Start of Input for this task
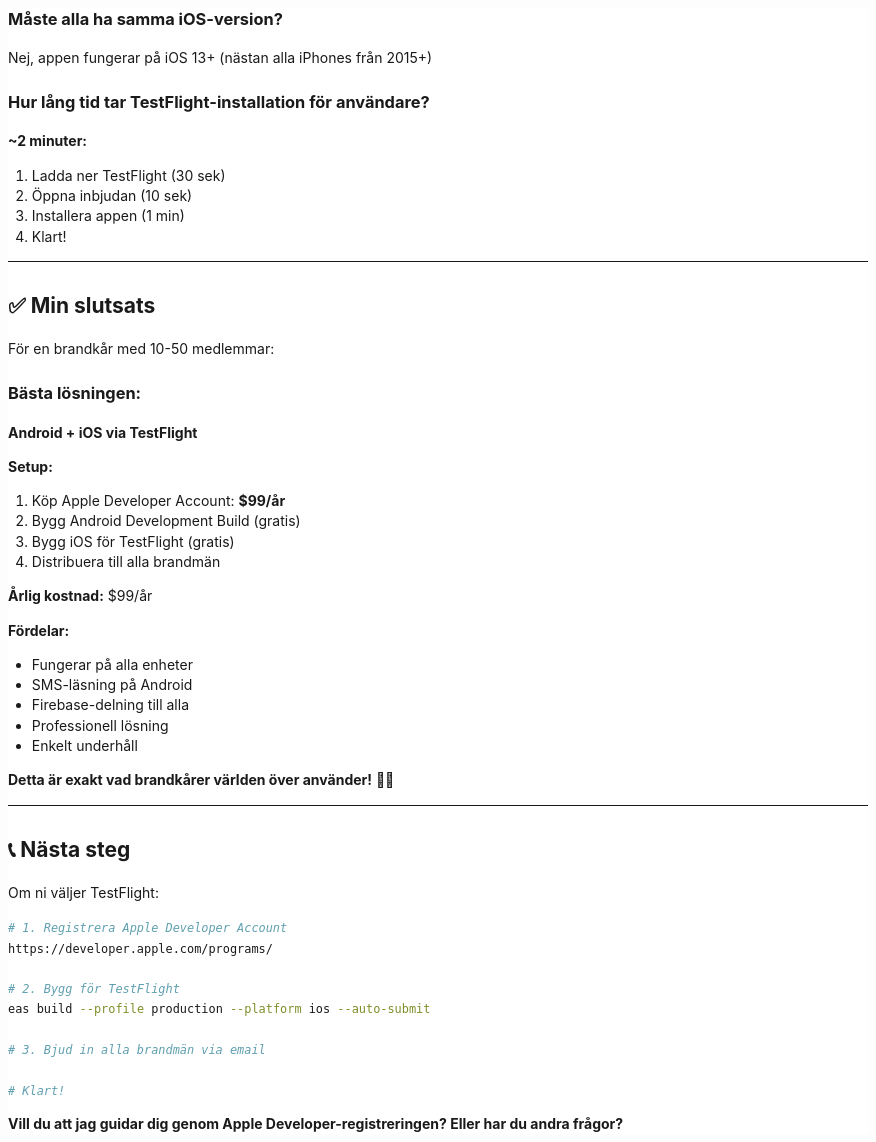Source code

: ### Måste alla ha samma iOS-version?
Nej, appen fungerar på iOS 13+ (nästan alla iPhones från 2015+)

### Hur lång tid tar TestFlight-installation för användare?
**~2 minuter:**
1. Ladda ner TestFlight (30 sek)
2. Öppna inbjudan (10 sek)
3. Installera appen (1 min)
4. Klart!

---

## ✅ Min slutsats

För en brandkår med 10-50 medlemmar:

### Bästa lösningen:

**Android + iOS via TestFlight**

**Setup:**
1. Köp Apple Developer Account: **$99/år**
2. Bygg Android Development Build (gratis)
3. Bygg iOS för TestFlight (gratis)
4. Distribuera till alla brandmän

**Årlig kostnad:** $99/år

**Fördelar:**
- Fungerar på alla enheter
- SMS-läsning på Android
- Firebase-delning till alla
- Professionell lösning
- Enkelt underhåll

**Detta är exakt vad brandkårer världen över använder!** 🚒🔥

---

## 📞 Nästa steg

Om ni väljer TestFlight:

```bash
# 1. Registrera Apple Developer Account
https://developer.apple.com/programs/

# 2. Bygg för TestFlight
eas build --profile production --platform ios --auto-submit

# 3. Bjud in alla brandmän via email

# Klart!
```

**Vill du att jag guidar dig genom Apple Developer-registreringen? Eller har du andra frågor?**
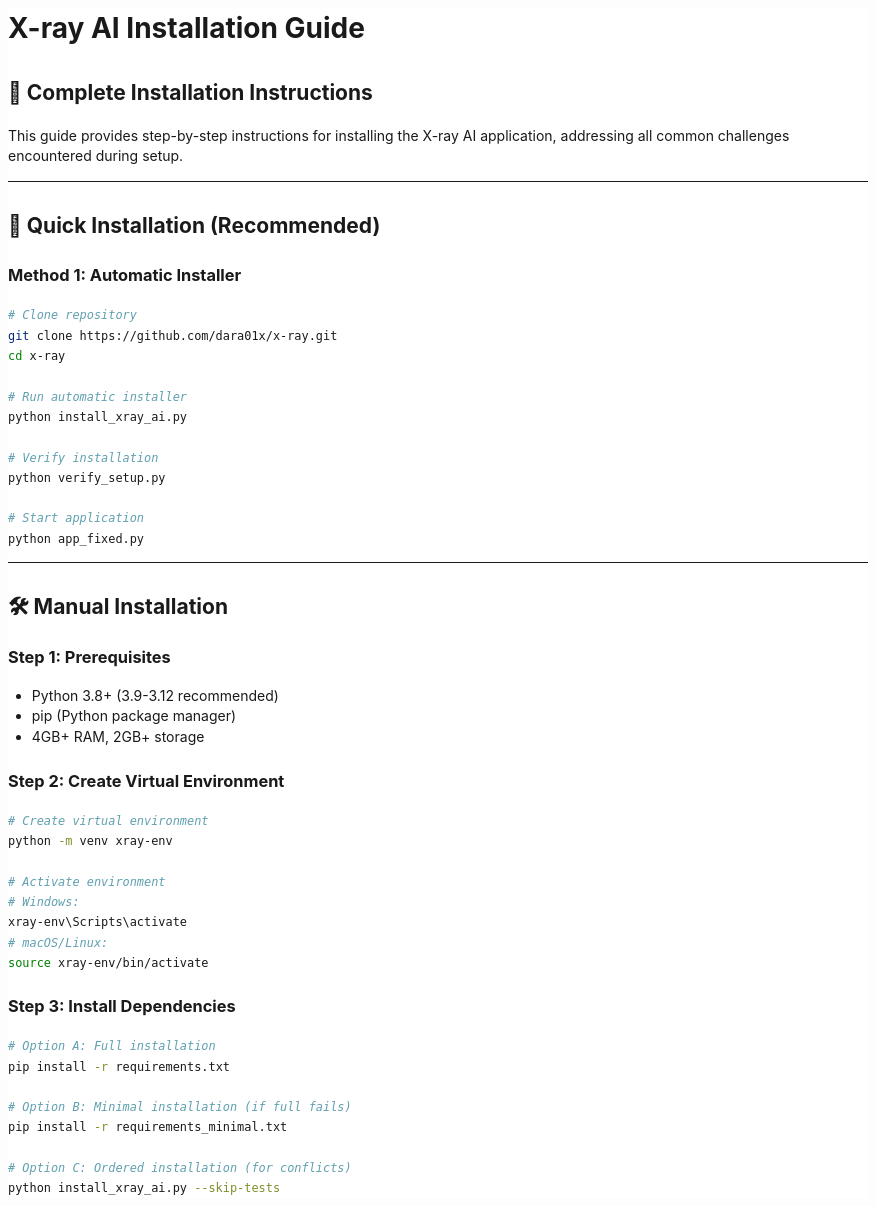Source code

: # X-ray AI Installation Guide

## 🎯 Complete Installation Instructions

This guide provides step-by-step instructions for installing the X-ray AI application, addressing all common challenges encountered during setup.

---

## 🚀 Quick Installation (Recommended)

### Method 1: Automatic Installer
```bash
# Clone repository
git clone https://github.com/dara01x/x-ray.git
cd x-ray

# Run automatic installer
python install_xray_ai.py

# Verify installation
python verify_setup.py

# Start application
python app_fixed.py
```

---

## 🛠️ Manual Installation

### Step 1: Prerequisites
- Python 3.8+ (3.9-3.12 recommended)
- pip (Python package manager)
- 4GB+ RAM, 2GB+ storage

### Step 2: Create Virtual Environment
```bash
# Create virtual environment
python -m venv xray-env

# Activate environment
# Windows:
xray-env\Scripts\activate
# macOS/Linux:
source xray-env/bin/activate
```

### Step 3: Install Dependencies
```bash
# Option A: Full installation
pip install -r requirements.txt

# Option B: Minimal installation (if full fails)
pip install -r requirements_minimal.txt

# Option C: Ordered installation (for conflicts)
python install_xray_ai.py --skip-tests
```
End of Input for this task
Start of Input for this task
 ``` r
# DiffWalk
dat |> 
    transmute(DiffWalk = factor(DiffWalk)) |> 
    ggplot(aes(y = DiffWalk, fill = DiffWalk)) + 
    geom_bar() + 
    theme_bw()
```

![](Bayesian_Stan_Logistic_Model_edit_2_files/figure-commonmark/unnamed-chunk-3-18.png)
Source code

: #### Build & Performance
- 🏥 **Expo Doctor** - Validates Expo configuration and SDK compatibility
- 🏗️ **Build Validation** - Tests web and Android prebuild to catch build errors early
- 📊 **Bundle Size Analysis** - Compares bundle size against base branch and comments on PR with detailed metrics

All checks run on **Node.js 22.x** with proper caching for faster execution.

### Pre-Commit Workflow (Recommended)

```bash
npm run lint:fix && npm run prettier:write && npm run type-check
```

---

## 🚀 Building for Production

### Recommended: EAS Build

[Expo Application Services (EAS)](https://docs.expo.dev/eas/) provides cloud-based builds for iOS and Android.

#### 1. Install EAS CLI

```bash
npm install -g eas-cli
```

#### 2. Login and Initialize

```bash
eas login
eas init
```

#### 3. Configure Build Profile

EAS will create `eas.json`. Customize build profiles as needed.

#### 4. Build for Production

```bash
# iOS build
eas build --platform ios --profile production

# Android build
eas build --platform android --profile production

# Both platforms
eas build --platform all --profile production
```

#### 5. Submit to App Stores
End of Input for this task
Start of Input for this task
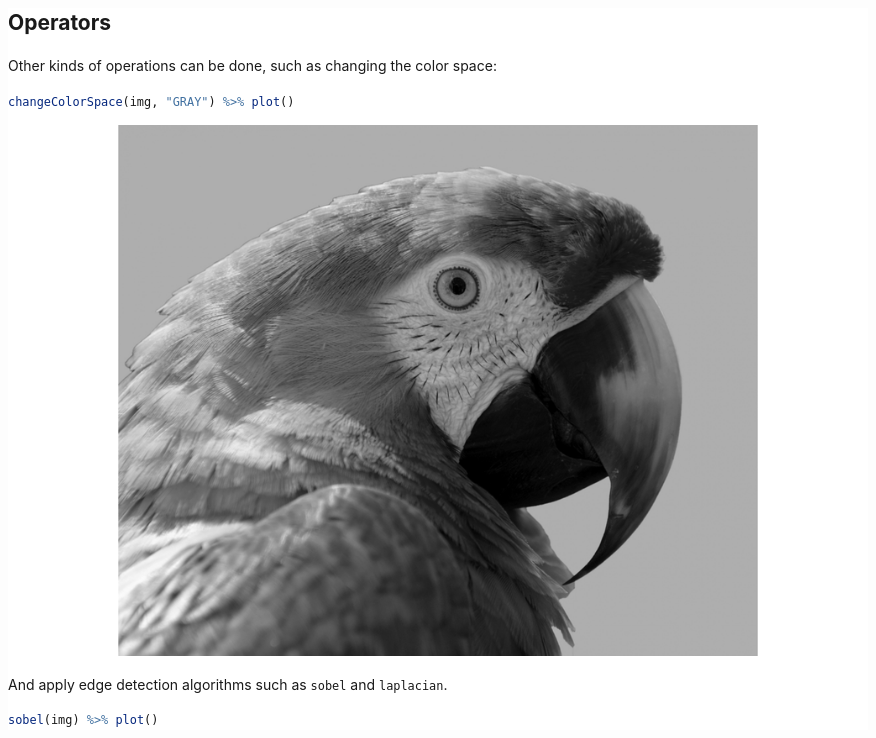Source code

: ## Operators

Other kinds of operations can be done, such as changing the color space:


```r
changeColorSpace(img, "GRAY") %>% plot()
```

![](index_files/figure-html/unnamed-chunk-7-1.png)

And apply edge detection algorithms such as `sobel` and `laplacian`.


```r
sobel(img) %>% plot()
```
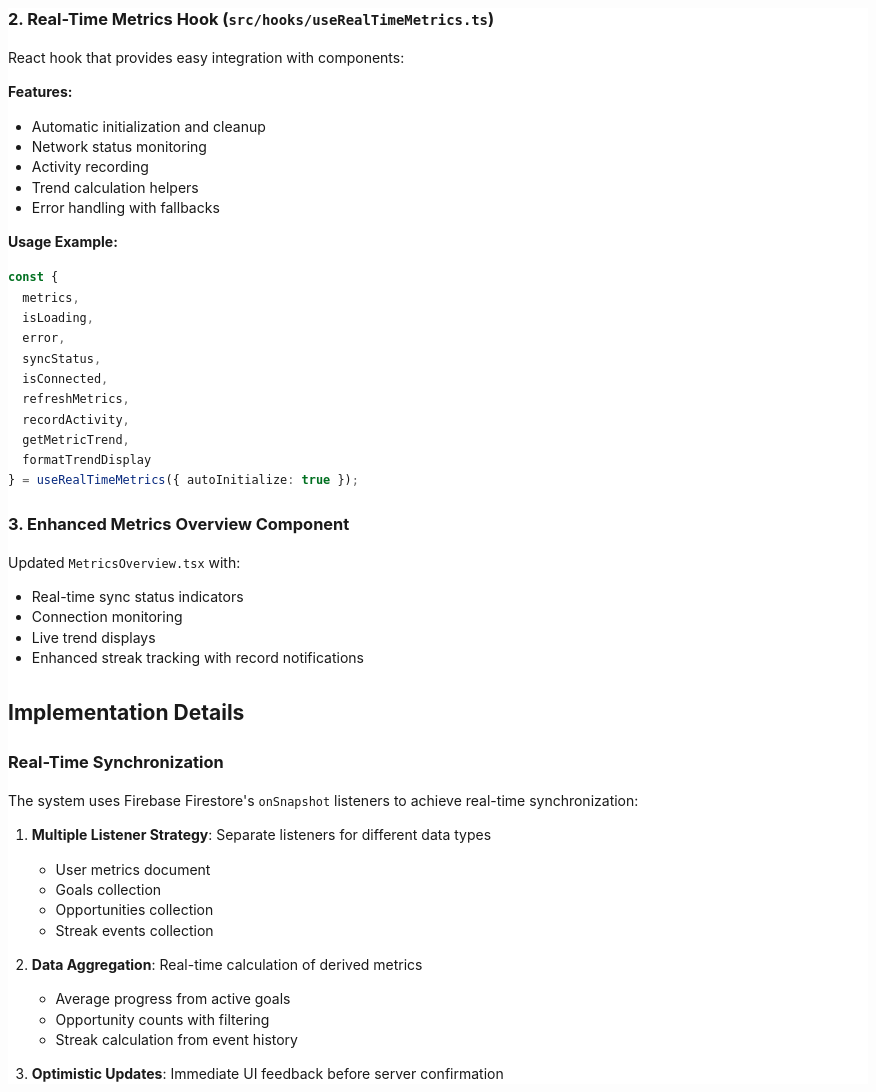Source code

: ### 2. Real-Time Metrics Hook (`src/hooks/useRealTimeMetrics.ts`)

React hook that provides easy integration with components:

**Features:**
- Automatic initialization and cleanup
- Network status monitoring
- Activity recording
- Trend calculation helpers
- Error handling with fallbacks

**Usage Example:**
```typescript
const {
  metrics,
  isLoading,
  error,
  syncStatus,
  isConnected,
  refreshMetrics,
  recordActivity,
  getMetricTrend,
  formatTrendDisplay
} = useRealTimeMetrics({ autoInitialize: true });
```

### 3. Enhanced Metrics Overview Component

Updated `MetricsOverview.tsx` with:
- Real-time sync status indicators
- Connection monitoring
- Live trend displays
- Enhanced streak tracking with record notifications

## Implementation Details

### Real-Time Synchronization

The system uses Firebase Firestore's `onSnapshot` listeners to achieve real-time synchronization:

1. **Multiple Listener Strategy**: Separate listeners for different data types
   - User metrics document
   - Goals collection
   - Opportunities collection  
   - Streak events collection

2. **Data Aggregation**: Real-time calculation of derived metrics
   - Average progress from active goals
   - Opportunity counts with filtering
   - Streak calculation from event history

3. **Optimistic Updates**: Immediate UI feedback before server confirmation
End of Input for this task
*Task*
Lines above that have "from": copy each of them.

*Written solution*
   - Average progress from active goals
   - Streak calculation from event history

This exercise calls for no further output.